Ronald L. Frank, Missouri University of Science and Technology
Fikret Erçal, Missouri University of Science and Technology

This document has been relocated to http://scholarsmine.mst.edu/biosci_facwork/3
There were 2 downloads as of 23 May 2016.

Abstract

Background Clustering the ESTs from a large dataset representing a single species is a convenient starting point for a number of investigations into gene discovery, genome evolution, expression patterns, and alternatively spliced transcripts. Several methods have been developed to accomplish this, the most widely available being UniGene, a public domain collection of gene-oriented clusters for over 45 different species created and maintained by NCBI. The goal is for each cluster to represent a unique gene, but currently it is not known how closely the overall results represent that reality. UniGene's build procedure begins with initial mRNA clusters before joining ESTs. UniGene's results for soybean indicate a significant amount of redundancy among some sequences reported to be unique mRNAs. To establish a valid non-redundant known gene set for Glycine max we applied our algorithm to the clustering of only mRNA sequences.

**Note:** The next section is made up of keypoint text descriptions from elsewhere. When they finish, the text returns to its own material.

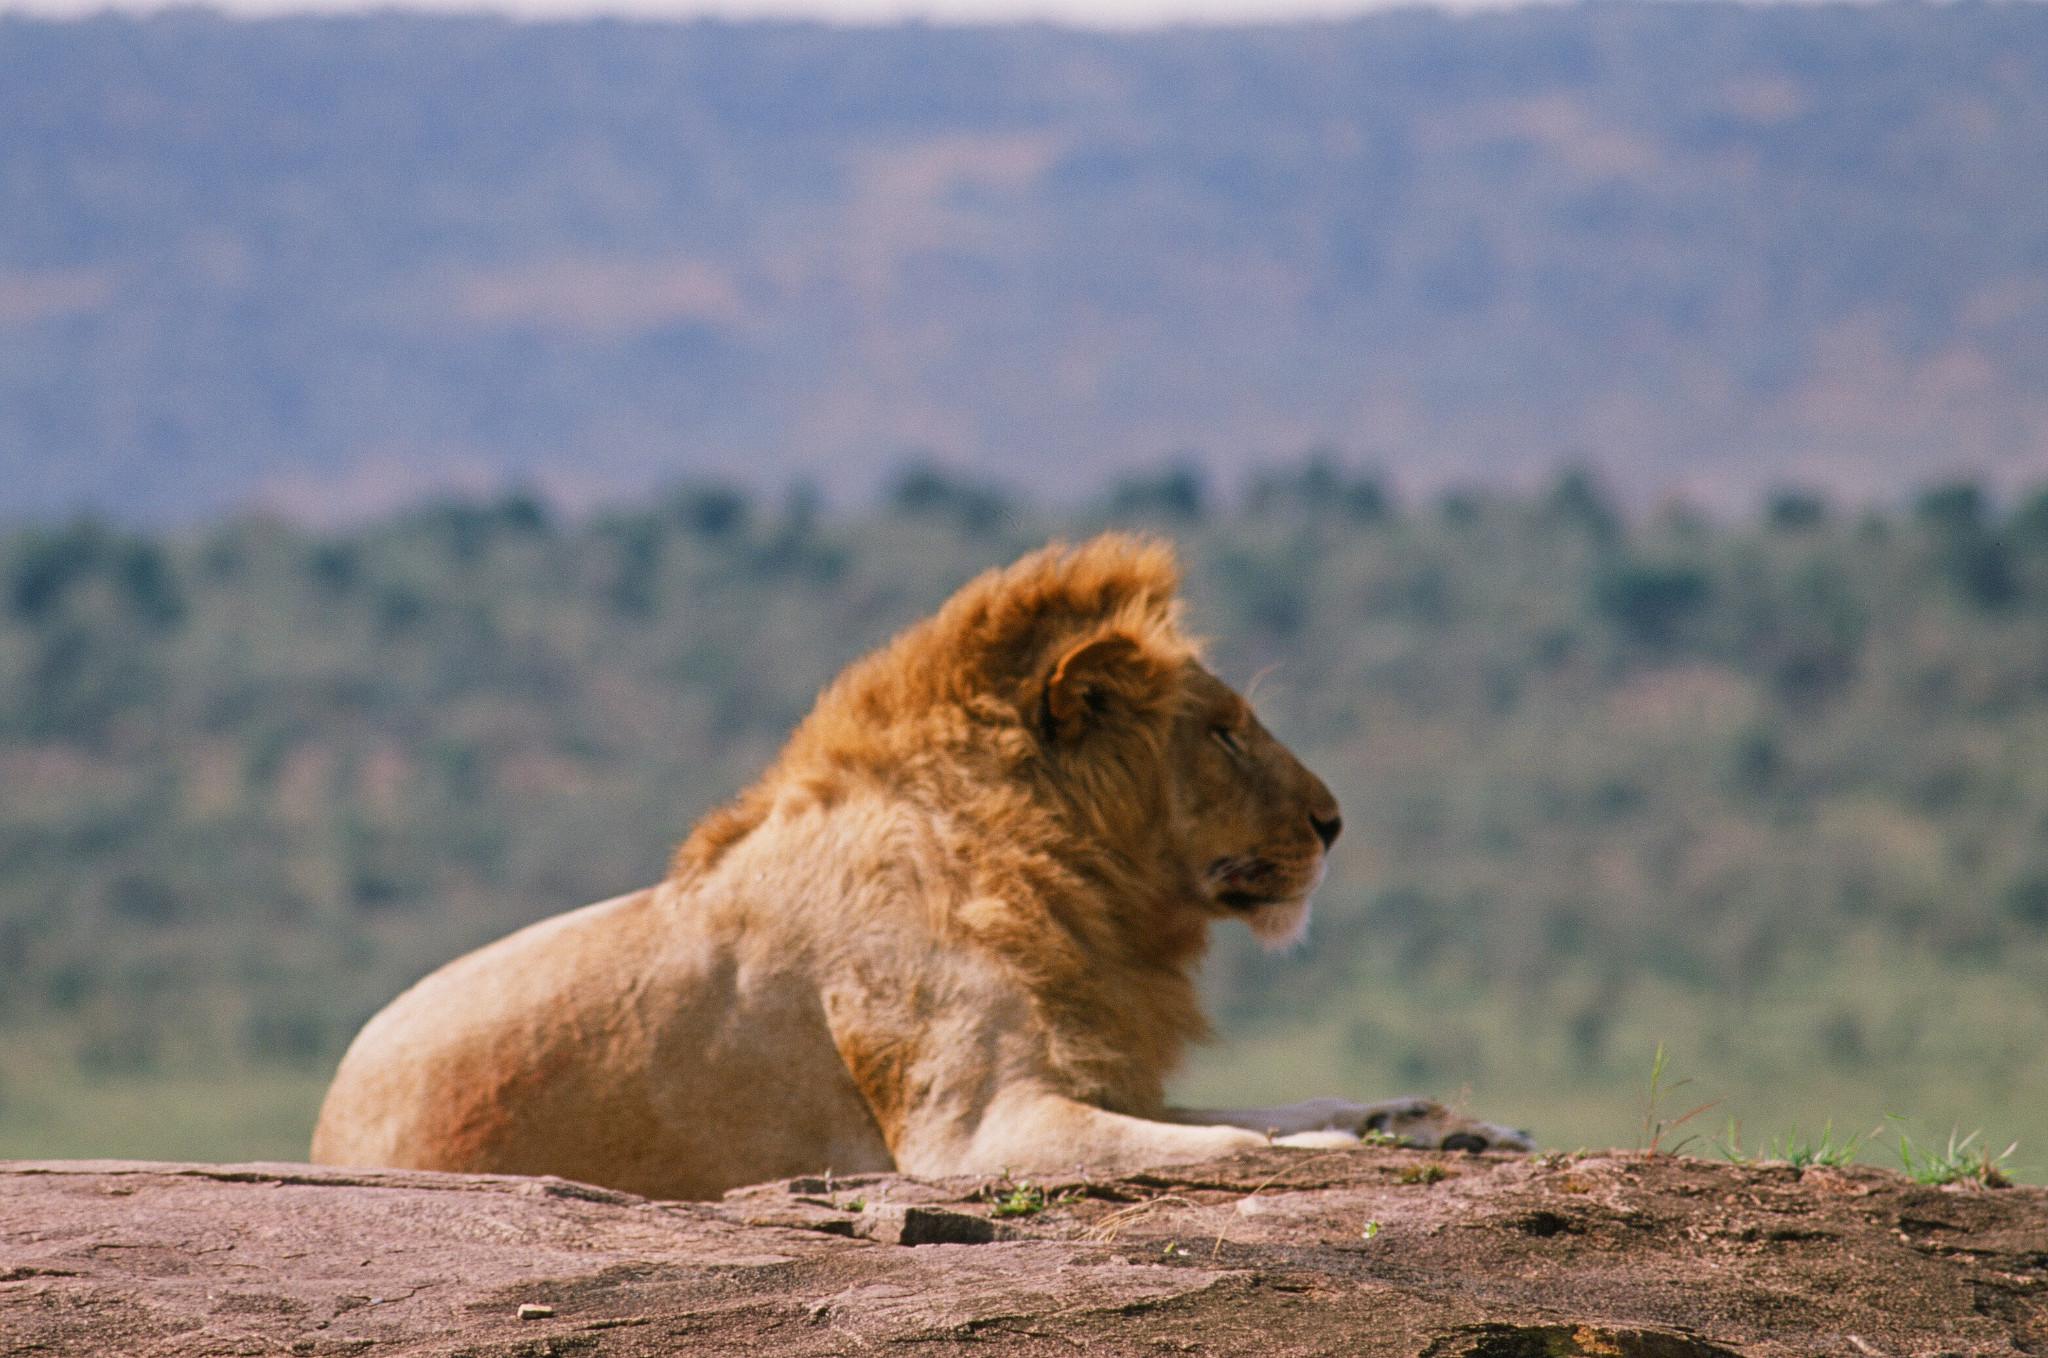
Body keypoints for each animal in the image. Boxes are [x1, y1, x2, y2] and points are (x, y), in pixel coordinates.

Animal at [311, 532, 1531, 1204]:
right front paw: (1370, 1149)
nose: (1333, 823)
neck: (1071, 884)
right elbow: (1236, 1144)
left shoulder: (1091, 1075)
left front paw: (1451, 1123)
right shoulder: (976, 1132)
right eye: (1225, 734)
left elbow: (1281, 1106)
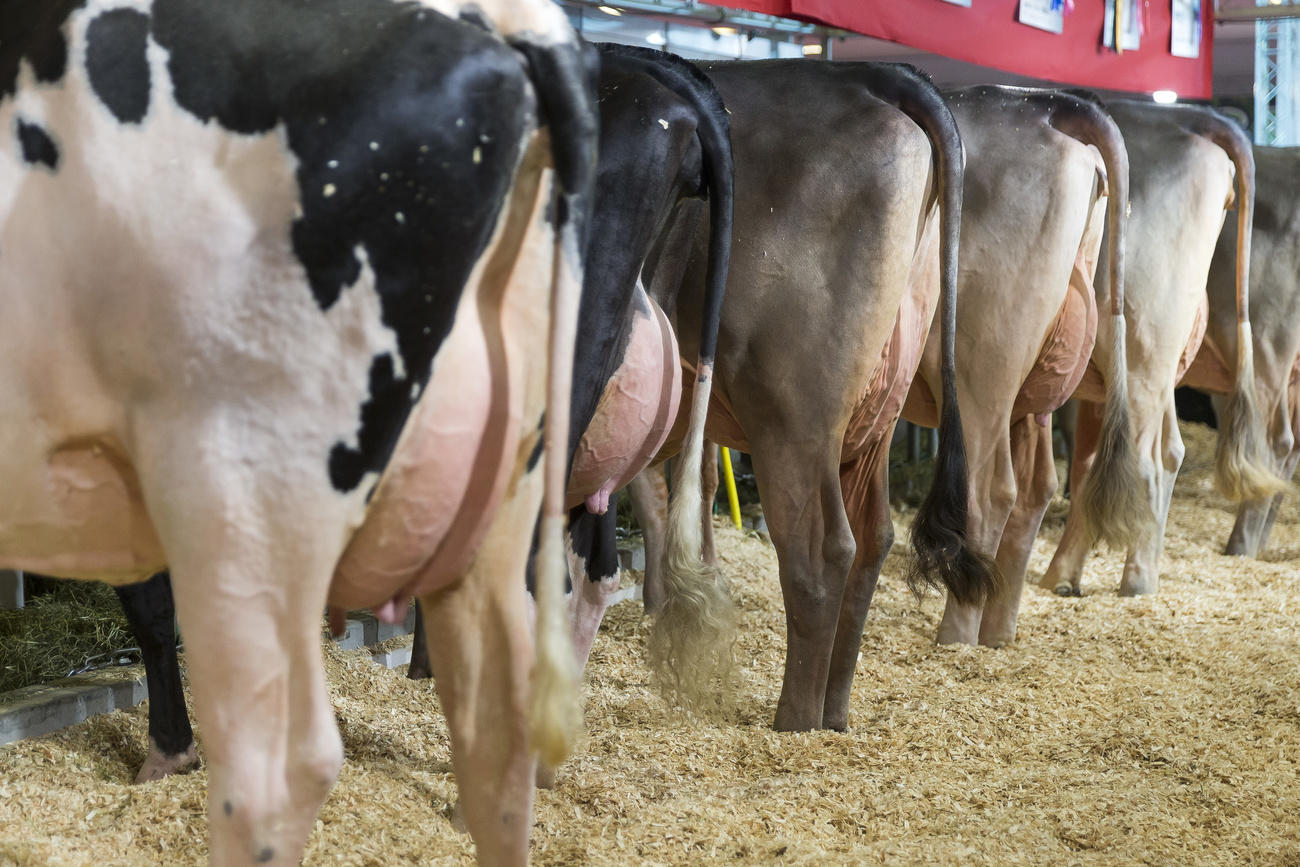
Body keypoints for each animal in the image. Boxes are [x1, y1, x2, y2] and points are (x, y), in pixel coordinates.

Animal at [639, 62, 993, 733]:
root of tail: (879, 73)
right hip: (875, 413)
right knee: (873, 540)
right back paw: (834, 710)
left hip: (791, 414)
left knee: (819, 550)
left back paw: (795, 719)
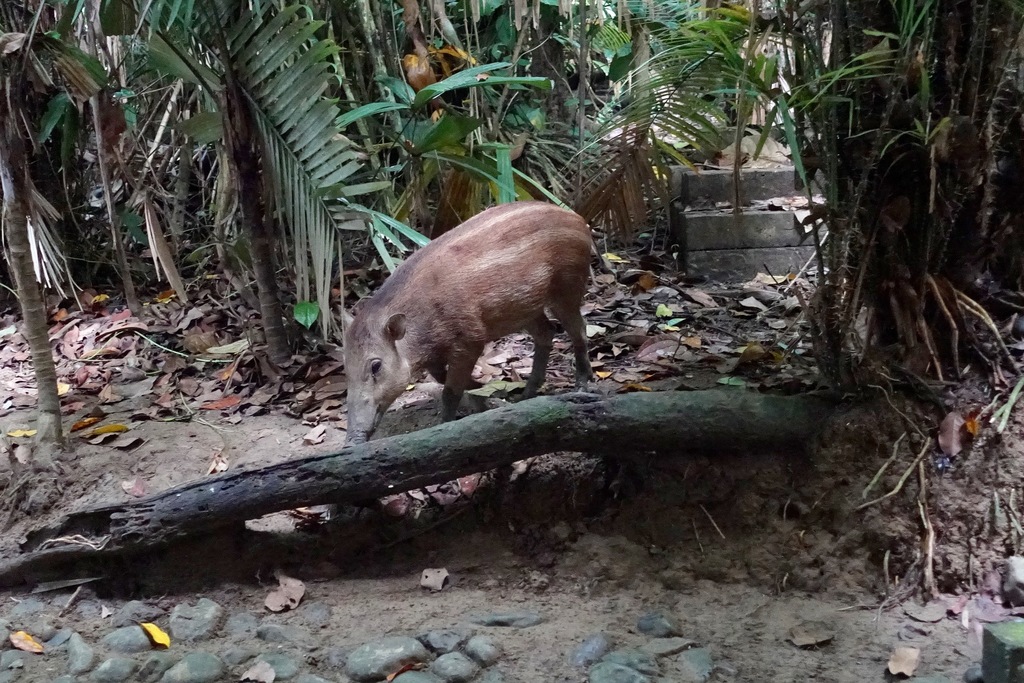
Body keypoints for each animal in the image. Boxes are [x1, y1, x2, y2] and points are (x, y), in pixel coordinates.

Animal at [342, 201, 595, 444]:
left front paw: (447, 423)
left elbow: (450, 391)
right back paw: (526, 394)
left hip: (567, 287)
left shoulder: (469, 339)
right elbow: (441, 378)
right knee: (546, 332)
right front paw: (488, 396)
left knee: (579, 330)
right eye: (346, 367)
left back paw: (581, 386)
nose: (352, 440)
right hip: (526, 310)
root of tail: (579, 219)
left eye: (376, 366)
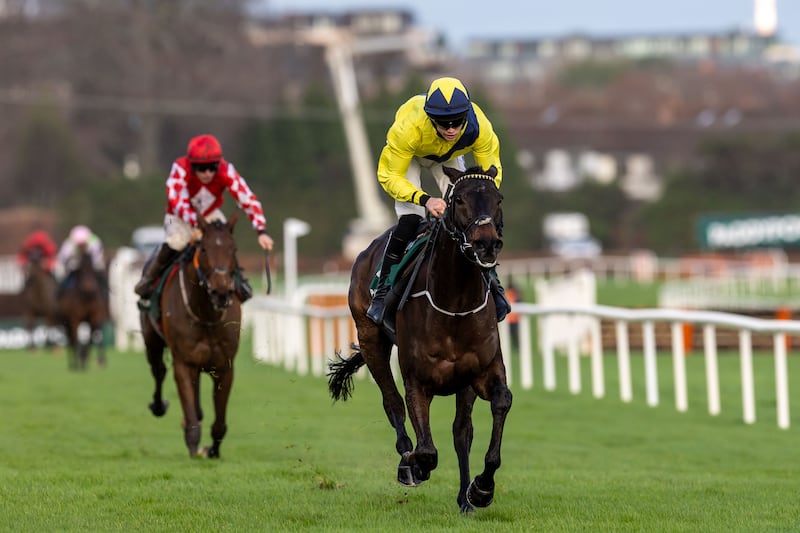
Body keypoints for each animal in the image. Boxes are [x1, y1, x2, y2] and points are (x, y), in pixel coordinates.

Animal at [139, 212, 242, 458]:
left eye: (233, 249)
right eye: (203, 249)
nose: (221, 291)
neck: (207, 315)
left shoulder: (225, 367)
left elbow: (220, 423)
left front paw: (212, 450)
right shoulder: (184, 363)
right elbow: (191, 413)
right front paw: (195, 446)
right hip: (151, 339)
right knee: (159, 370)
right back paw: (159, 406)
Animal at [330, 165, 512, 512]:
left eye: (498, 199)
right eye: (460, 200)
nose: (487, 244)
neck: (454, 304)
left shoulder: (481, 371)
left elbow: (498, 404)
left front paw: (481, 489)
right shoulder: (417, 380)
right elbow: (426, 449)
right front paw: (413, 465)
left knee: (461, 431)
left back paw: (465, 497)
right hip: (371, 339)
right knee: (392, 404)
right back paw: (407, 459)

The mRNA dataset was run through the algorithm using two different matching stringencies. The resulting cluster compositions were compared to each other and to UniGene. Clusters exhibiting differences among the three methods were analyzed by 1) nucleotide and amino acid alignment and 2) submitting authors conclusions to determine whether members of a single cluster represented the same gene or not. Results of the 12 clusters that were examined closely most contained examples of sequences that did not belong in the same cluster. However, neither the two stringencies of PECT nor UniGene had a significantly greater record of accuracy in placing paralogs into separate clusters. Conclusion Our results reveal that, although each method produces some errors, using multiple stringencies for matching or a sequential hierarchical method of increasing stringencies can provide more reliable results and therefore allow greater confidence in the vast majority of clusters that contain only ESTs and no mRNA sequences.